12 / . Dans la célèbre affaire « Perruche », un arrêt de l’assemblée plénière de la Cour de cassation, du 17 novembre 2000, avait déclaré un médecin responsable du dommage résultant pour un enfant d’un handicap de naissance qu’un examen prénatal aurait dû détecter, ce qui eut ouvert la voie à une interruption volontaire de grossesse. La loi du 4 mars 2002 vint briser cette jurisprudence qui avait moralement choqué, mais avait surtout effrayé les assurances médicales.

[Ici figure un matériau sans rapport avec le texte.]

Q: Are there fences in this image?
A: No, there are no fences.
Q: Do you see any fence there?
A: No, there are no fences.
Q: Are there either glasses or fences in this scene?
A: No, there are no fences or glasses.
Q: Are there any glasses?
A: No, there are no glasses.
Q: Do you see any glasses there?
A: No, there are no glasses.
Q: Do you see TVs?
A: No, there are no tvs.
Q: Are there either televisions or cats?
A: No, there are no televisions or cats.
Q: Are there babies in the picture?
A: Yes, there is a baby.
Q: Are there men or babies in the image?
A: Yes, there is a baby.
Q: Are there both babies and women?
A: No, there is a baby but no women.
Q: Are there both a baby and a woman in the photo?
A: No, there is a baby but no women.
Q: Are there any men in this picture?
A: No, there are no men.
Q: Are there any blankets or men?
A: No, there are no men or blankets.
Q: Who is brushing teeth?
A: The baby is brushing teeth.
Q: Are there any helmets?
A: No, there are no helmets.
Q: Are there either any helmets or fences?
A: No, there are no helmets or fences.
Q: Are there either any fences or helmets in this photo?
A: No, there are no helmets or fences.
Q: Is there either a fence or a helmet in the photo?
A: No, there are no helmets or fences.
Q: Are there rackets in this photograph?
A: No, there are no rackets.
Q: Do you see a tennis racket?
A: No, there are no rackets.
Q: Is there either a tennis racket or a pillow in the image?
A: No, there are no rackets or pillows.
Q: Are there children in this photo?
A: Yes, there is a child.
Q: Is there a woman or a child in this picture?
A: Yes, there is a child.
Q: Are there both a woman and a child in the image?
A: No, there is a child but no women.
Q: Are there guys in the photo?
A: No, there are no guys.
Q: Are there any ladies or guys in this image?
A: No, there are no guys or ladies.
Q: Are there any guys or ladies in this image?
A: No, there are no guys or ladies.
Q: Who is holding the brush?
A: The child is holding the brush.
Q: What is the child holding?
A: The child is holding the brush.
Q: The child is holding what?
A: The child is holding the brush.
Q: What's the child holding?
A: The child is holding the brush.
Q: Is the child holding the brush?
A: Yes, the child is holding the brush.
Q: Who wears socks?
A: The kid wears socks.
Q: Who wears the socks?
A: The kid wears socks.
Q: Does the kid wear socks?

13 / . Ce phénomène, décrit par Richard Gardner en 1986, est l’emprise sur l’esprit de l’enfant exercée par un parent, qui lui fait adopter des opinions négatives sur l’autre parent, voire proférer de fausses accusations. Bien que controversée, cette notion est parfois utilisée par les tribunaux. Cf. Jacques Trémintin, « Reconnaître l’existence de l’aliénation parentale » , Lien social, fév. 2005 ; Mireille Lasbats, « Étude du syndrome d’aliénation parentale à partir d’une expertise civile », Dalloz-Actualité juridique famille, nov. 2004, p. 397.
14 / . Encore que le non-aboutissement de la proposition de loi tendant à reconnaître les « droits des tiers » ait montré toute la difficulté de l’exercice : cf. le rapport de Jean Leonetti, « Intérêt de l’enfant, autorité parentale et droits des tiers » , La Documentation française, 7 octobre 2009.